Named joint coordinates:

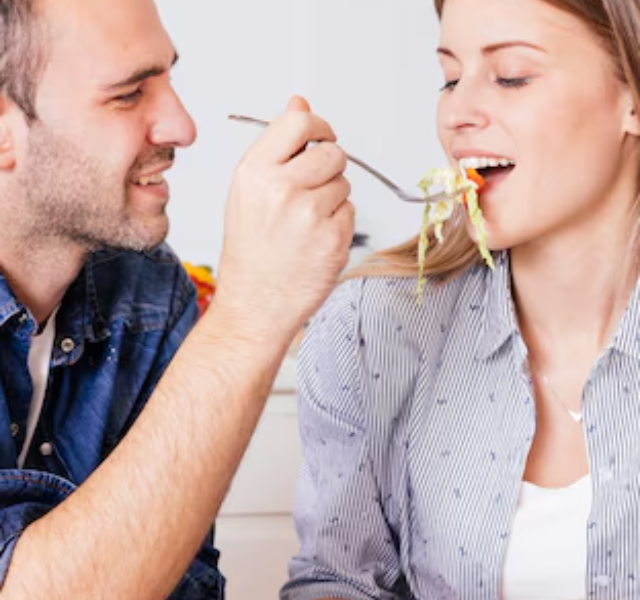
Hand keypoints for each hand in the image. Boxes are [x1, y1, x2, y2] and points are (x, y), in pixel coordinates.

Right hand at [213, 96, 353, 339]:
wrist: (255, 304)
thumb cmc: (250, 249)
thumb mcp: (249, 191)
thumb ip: (277, 146)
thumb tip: (299, 101)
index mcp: (255, 172)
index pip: (300, 121)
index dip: (319, 125)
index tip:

Exercise requirements: Every record above should come back exactly, but without its pictures.

Problem solution:
Hand keypoints for each hand in the image. Boxes are [x1, y1, x2, y2] and points are (x, y), in pixel coordinates.

Right hand at [213, 96, 353, 339]:
wrist: (255, 304)
thumb cmc: (250, 249)
thumb mcp: (249, 191)
thumb ip: (277, 146)
thumb tip: (299, 101)
index mcp: (255, 172)
index pip: (300, 121)
index dip: (319, 125)
index tip:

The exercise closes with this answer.